Frequently asked questions
- Which is cheapest for 10-K extraction: Gemini 3.5 Flash, GPT-5.5, or Opus 4.7?
- Gemini 3.5 Flash at $0.2490 per call ($235.31 per month on a 30-filing/day sweep), against Opus 4.7 at $0.5660 per call and GPT-5.5 at $0.8300 per call. But Gemini 2.5 Flash-Lite ($0.0154 per call) is about 16x cheaper still if the task does not need agent-tier reasoning.
- Is Gemini 3.5 Flash a budget model for filings?
- No. It is the cheapest of the three frontier picks here, but about 16x Gemini 2.5 Flash-Lite and about 4.6x Gemini 2.5 Flash on the same filing. The budget tier is Flash-Lite; Gemini 3.5 Flash is frontier intelligence at Flash speed.
- Why does Opus 4.7 look cheaper than its raw rate suggests?
- The engine applies a 40% cache-hit on Anthropic input (cache reads at 0.1x base input).
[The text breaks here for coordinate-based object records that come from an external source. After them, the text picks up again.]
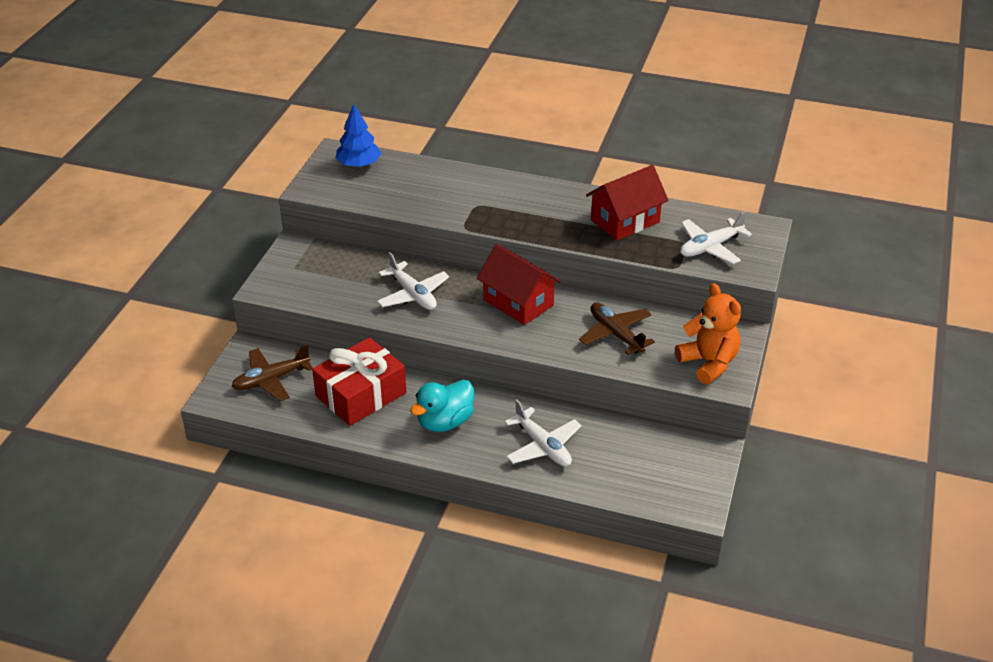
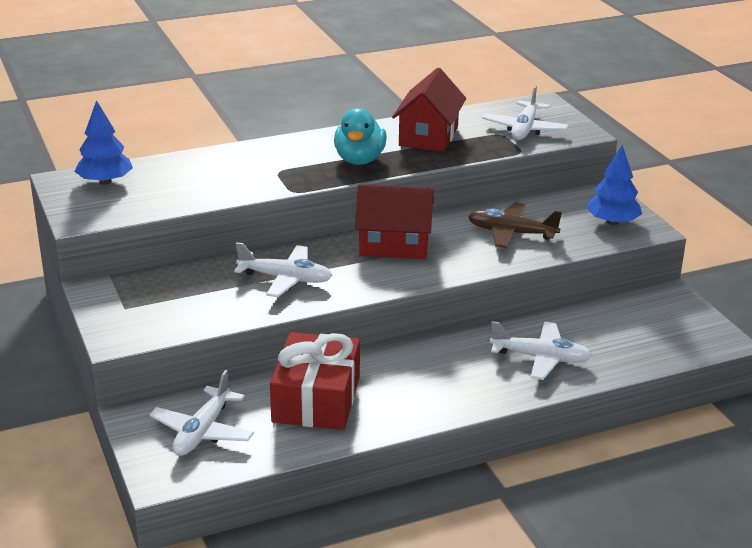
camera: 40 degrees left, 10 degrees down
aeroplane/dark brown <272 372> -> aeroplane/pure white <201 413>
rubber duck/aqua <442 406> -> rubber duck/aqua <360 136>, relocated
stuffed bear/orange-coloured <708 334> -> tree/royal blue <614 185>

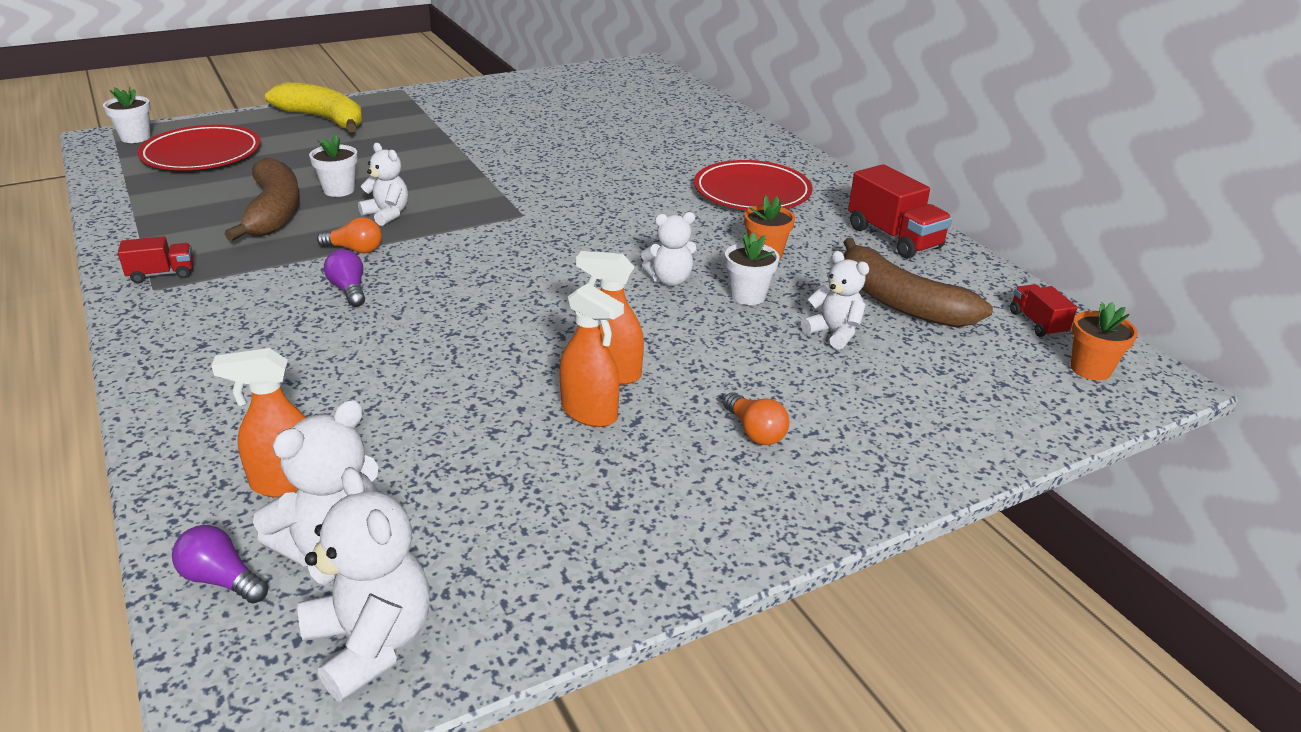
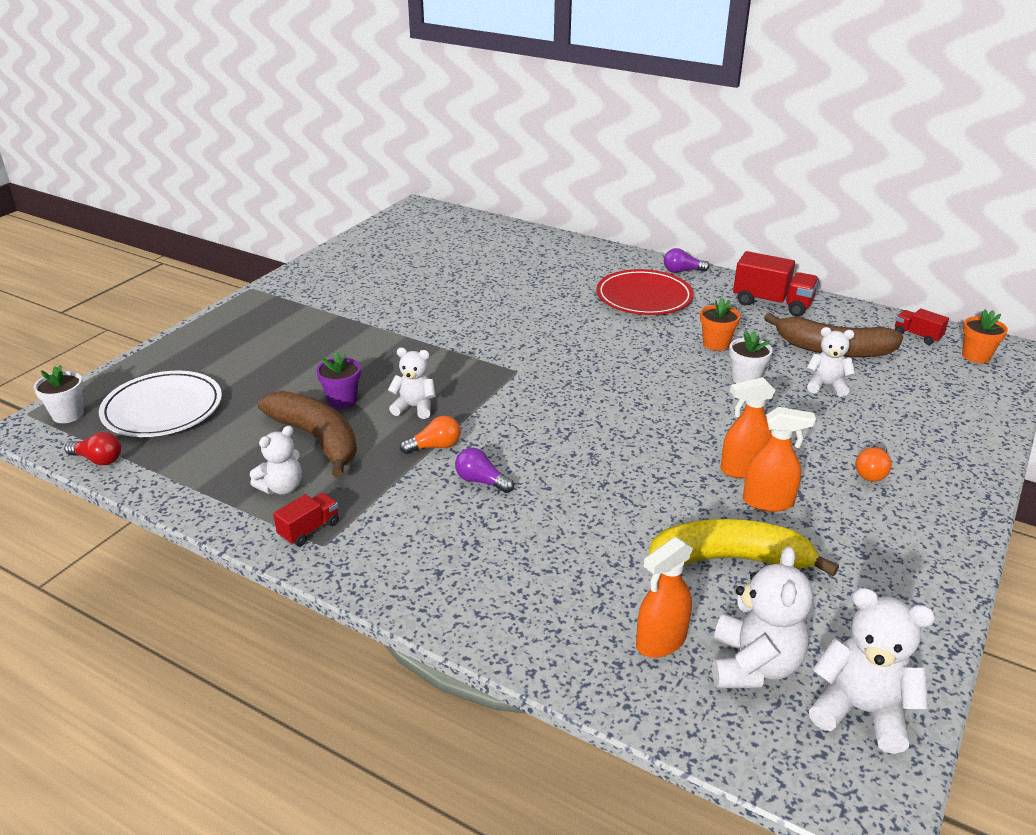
camera: 30 degrees left, 0 degrees up
none -> lightbulb/scarlet <93 448>
plate/scarlet <199 147> -> plate/pure white <160 404>
stuffed bear/pure white <669 249> -> stuffed bear/pure white <276 460>, relocated
flower pot/pure white <333 165> -> flower pot/royal purple <338 379>
banana fruit/bright yellow <314 107> -> banana fruit/bright yellow <743 548>, relocated
lightbulb/royal purple <220 564> -> lightbulb/royal purple <686 260>, relocated
lightbulb/orange-coloured <756 418> -> lightbulb/orange-coloured <873 462>, 90 degrees clockwise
Google and OpenAI are priced at full list input here, a conservative modeling choice. Without caching, Opus would cost more.
- Is Google's claim that 3.5 Flash beats 3.1 Pro verified for extraction?
- No. That is Google's launch benchmark claim, not an independent finance-extraction eval, and none was run here. These are cost numbers from list prices; run your own accuracy eval before relying on a model.
- Where do these extraction-cost numbers come from?
- Each model's verified 2026-05-25 list rate, run through the Token Cost Optimizer on one fixed extraction workload. Recomputed from the shipped bundle, not a benchmark run.
- What's the cheapest LLM for 10-K extraction under $100/month?
- On a 30-filing/day sweep, only the two economy Gemini tiers clear $100: Gemini 2.5 Flash-Lite at $14.55 per month and Gemini 2.5 Flash at $51.03 per month. Gemini 2.5 Pro ($210.26), Gemini 3.5 Flash ($235.31), Opus 4.7 ($534.87), and GPT-5.5 ($784.35) all run well over $100 at this volume.
- Which Gemini tier should I use for SEC filing extraction?
- For pure field extraction where the structure is regular, Gemini 2.5 Flash-Lite — $14.55 per month on this sweep, with a 1M context that swallows a full 10-K. Step up to Gemini 3.5 Flash ($235.31 per month) only when the extraction needs agent-tier reasoning (reconciling a restatement, chasing a figure across a footnote) at Flash latency. The 3.5 Flash premium is about 16x Flash-Lite per filing.
- Is Gemini 3.5 Flash worth it over GPT-5.5 for filing extraction at scale?
- On cost, yes — Gemini 3.5 Flash is $235.31 per month against GPT-5.5's $784.35 per month on the same 30-filing/day sweep, a $549 per month gap for the same token shape. These are list-price cost numbers only; run your own accuracy eval before switching, since neither was independently benchmarked here for extraction accuracy.